▶ [EXERCISE]:
Could you reproduce every line of the records below word for word, with nothing changed, added, or left out?
######
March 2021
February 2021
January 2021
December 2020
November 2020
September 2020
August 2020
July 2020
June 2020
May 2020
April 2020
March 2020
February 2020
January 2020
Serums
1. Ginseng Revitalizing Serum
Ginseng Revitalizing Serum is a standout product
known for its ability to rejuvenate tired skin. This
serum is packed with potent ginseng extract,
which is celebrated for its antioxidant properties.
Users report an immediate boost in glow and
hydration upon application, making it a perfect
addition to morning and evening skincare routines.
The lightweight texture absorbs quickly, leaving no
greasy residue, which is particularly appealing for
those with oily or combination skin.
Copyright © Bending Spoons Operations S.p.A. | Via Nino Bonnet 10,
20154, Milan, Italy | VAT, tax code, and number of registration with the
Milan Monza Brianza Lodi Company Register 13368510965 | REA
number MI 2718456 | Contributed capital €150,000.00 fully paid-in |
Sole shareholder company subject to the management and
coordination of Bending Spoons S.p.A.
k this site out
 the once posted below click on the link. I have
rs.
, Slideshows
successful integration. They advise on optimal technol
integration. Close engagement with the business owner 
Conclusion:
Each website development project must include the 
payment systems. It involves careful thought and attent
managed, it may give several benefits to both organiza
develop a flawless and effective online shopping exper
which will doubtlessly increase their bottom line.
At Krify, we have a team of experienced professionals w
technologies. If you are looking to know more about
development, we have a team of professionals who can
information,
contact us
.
######
▶ [TASK OUTPUT]:
March 2021
February 2021
January 2021
December 2020
November 2020
September 2020
August 2020
July 2020
June 2020
May 2020
April 2020
March 2020
February 2020
January 2020
Serums
1. Ginseng Revitalizing Serum
Ginseng Revitalizing Serum is a standout product
known for its ability to rejuvenate tired skin. This
serum is packed with potent ginseng extract,
which is celebrated for its antioxidant properties.
Users report an immediate boost in glow and
hydration upon application, making it a perfect
addition to morning and evening skincare routines.
The lightweight texture absorbs quickly, leaving no
greasy residue, which is particularly appealing for
those with oily or combination skin.
Copyright © Bending Spoons Operations S.p.A. | Via Nino Bonnet 10,
20154, Milan, Italy | VAT, tax code, and number of registration with the
Milan Monza Brianza Lodi Company Register 13368510965 | REA
number MI 2718456 | Contributed capital €150,000.00 fully paid-in |
Sole shareholder company subject to the management and
coordination of Bending Spoons S.p.A.
k this site out
 the once posted below click on the link. I have
rs.
, Slideshows
successful integration. They advise on optimal technol
integration. Close engagement with the business owner 
Conclusion:
Each website development project must include the 
payment systems. It involves careful thought and attent
managed, it may give several benefits to both organiza
develop a flawless and effective online shopping exper
which will doubtlessly increase their bottom line.
At Krify, we have a team of experienced professionals w
technologies. If you are looking to know more about
development, we have a team of professionals who can
information,
contact us
.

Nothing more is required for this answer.